Puis le Dieu de la Malice commença son récit, racontant à la jeune fille qu'il n'était pas le grand méchant sorcier avide de pouvoir que les gens pensaient qu'il était, omettant tout de même tout ce qui pourrait faire croire à Mercedes qu'il n'était pas, même s'il était désormais allié avec les Vengeurs, le monstre sans cœur dont il se donnait toujours les traits. La jeune espagnole resta debout les dix premières minutes puis, commençant à croire que le Jotun ne la tuerait pas à la seconde où elle l'approcherait, elle retourna s'assoir, au bout du canapé cette fois, parce qu'il ne fallait pas abuser non plus.

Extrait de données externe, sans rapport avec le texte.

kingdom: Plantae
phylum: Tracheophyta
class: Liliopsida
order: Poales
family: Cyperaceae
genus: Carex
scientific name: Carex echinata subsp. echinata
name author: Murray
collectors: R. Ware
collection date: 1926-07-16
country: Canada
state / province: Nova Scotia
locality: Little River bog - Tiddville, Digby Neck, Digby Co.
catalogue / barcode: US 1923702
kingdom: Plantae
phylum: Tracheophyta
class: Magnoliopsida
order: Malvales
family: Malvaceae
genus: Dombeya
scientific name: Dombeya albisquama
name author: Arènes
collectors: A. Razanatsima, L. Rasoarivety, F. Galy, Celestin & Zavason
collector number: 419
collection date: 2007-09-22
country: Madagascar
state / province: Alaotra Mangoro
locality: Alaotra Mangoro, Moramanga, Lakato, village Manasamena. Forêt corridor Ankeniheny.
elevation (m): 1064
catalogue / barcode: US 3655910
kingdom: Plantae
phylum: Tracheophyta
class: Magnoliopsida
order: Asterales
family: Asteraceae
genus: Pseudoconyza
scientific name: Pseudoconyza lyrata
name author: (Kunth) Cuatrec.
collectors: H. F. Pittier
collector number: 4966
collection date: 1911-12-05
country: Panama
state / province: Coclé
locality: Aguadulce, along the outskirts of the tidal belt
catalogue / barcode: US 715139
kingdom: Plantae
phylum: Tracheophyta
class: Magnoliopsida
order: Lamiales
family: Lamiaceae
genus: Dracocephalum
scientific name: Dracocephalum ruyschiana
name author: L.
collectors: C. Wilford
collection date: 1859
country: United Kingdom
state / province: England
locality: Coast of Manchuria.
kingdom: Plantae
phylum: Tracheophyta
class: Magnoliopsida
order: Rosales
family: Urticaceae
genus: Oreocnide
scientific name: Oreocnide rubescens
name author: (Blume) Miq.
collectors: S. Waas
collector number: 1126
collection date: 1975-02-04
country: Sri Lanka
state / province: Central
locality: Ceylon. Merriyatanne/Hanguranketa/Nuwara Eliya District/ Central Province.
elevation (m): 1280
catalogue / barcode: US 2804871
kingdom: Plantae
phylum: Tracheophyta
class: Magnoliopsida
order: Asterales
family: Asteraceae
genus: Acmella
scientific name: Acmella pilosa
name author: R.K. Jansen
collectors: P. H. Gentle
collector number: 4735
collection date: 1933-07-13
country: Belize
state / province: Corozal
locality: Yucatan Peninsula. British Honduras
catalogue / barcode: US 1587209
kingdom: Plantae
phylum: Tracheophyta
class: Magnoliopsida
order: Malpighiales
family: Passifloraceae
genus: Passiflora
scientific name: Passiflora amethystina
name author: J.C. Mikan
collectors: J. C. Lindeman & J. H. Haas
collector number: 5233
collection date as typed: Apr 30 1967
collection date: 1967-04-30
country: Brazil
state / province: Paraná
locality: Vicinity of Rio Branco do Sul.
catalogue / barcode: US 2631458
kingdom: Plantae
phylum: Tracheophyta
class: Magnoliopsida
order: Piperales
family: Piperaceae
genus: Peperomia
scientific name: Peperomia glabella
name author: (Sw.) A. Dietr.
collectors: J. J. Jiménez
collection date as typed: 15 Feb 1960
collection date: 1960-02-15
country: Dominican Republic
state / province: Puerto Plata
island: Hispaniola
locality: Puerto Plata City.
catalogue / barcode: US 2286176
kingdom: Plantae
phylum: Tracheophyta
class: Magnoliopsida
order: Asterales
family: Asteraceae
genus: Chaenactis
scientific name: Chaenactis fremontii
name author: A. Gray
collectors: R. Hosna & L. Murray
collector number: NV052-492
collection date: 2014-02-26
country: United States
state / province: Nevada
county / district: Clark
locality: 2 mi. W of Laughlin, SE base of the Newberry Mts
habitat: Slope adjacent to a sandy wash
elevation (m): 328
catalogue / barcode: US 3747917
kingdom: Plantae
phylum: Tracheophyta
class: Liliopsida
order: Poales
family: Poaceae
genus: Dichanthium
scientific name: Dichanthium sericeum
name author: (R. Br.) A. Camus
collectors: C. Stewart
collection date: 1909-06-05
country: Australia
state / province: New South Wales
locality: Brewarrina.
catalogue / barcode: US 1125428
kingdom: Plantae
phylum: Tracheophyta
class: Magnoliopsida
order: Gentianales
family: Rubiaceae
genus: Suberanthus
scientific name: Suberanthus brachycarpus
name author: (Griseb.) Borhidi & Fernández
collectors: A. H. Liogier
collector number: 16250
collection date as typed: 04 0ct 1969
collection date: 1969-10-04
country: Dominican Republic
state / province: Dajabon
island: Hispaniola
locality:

Lorsque Loki termina son histoire, sa tasse de thé encore à moitié pleine était froide, et Mercedes leva sur lui des yeux brillants de détermination. Elle ne le plaignait pas comme il le craignait, car même s'il ne lui avait raconté que les grandes lignes de son passé et avait pris soin de ne donner que des faits et pas son ressenti, il savait que même ces dits faits parlaient d'eux-mêmes sur son passé chaotique. Mais tout ce que la jeune étudiante semblait retenir était le fait que la bataille n'était pas terminée, et même si le prince pouvait voir qu'elle avait peur, ce qui était tout à fait normal, il pouvait aussi sentir son excitation.

- Alors allons voir les Avengers, lança-t-elle comme une enfant jouant aux aventuriers.

- Je vais voir les Avengers. Je vous ai donné vos explications, votre rôle dans cette histoire s'arrête ici.

- Bien-sûr que non, je suis un témoin, vous ne pouvez pas prendre le risque de laisser quelqu'un connaissant tout ce que vous m'avez dit derrière vous, n'est-ce pas ? Vous devez me prendre avec vous.

- Ou alors je pourrais juste effacer votre mémoire.

- Ce serait malvenu d'utiliser votre magie sur une humaine maintenant que vous avez les Avengers de votre côté.

Le Dieu du Chaos grimaça. Le pire était qu'elle avait raison, et puis il bluffait de toute façon. Il n'avait pas la capacité de lui effacer la mémoire. Aussi agréable et poli qu'avait été le fait de lui confier toute son aventure, Loki devait admettre que ce n'était pas la chose la plus intelligente qu'il avait fait dans sa vie.

- D'accord, vous venez avec moi. Mais si vous causez le moindre problème...

- Super ! Ne vous inquiétez pas, je serais discrète.

C'est ainsi que, attrapant le poignet de l'étudiante avec un soupir, Loki les téléporta tout deux à la Tour Stark.